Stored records
⟨
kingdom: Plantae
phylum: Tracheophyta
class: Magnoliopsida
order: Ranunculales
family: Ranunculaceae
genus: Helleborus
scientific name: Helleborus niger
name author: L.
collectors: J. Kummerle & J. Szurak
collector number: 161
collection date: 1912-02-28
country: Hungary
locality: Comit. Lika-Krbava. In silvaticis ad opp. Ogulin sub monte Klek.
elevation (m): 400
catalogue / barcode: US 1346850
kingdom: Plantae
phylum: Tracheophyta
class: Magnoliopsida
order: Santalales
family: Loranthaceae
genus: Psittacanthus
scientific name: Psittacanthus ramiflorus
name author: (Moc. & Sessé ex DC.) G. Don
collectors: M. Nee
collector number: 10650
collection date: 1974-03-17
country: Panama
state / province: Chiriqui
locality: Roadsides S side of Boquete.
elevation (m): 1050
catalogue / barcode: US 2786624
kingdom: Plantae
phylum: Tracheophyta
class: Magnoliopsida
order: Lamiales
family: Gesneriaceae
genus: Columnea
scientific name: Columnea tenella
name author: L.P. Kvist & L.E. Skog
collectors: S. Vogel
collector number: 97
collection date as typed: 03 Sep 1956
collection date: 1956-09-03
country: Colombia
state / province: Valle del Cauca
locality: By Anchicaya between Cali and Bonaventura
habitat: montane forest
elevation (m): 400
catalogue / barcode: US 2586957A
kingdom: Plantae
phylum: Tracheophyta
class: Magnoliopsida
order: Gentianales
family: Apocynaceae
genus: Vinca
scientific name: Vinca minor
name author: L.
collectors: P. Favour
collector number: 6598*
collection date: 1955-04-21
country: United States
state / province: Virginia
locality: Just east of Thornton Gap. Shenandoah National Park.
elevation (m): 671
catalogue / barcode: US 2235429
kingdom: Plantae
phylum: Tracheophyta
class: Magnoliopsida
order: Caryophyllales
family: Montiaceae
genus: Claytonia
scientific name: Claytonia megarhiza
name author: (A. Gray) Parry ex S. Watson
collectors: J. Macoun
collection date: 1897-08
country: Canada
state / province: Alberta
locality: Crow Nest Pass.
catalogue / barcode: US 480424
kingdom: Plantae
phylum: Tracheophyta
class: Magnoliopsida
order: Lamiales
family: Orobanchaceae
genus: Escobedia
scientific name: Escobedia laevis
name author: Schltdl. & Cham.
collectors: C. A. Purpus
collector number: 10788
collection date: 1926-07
⟩
▶ _Task requirements_:
Update these lines by replacing "collectors" with "collected by" everywhere it appears, and keep everything else the same.

▶ _Finished task_:
kingdom: Plantae
phylum: Tracheophyta
class: Magnoliopsida
order: Ranunculales
family: Ranunculaceae
genus: Helleborus
scientific name: Helleborus niger
name author: L.
collected by: J. Kummerle & J. Szurak
collector number: 161
collection date: 1912-02-28
country: Hungary
locality: Comit. Lika-Krbava. In silvaticis ad opp. Ogulin sub monte Klek.
elevation (m): 400
catalogue / barcode: US 1346850
kingdom: Plantae
phylum: Tracheophyta
class: Magnoliopsida
order: Santalales
family: Loranthaceae
genus: Psittacanthus
scientific name: Psittacanthus ramiflorus
name author: (Moc. & Sessé ex DC.) G. Don
collected by: M. Nee
collector number: 10650
collection date: 1974-03-17
country: Panama
state / province: Chiriqui
locality: Roadsides S side of Boquete.
elevation (m): 1050
catalogue / barcode: US 2786624
kingdom: Plantae
phylum: Tracheophyta
class: Magnoliopsida
order: Lamiales
family: Gesneriaceae
genus: Columnea
scientific name: Columnea tenella
name author: L.P. Kvist & L.E. Skog
collected by: S. Vogel
collector number: 97
collection date as typed: 03 Sep 1956
collection date: 1956-09-03
country: Colombia
state / province: Valle del Cauca
locality: By Anchicaya between Cali and Bonaventura
habitat: montane forest
elevation (m): 400
catalogue / barcode: US 2586957A
kingdom: Plantae
phylum: Tracheophyta
class: Magnoliopsida
order: Gentianales
family: Apocynaceae
genus: Vinca
scientific name: Vinca minor
name author: L.
collected by: P. Favour
collector number: 6598*
collection date: 1955-04-21
country: United States
state / province: Virginia
locality: Just east of Thornton Gap. Shenandoah National Park.
elevation (m): 671
catalogue / barcode: US 2235429
kingdom: Plantae
phylum: Tracheophyta
class: Magnoliopsida
order: Caryophyllales
family: Montiaceae
genus: Claytonia
scientific name: Claytonia megarhiza
name author: (A. Gray) Parry ex S. Watson
collected by: J. Macoun
collection date: 1897-08
country: Canada
state / province: Alberta
locality: Crow Nest Pass.
catalogue / barcode: US 480424
kingdom: Plantae
phylum: Tracheophyta
class: Magnoliopsida
order: Lamiales
family: Orobanchaceae
genus: Escobedia
scientific name: Escobedia laevis
name author: Schltdl. & Cham.
collected by: C. A. Purpus
collector number: 10788
collection date: 1926-07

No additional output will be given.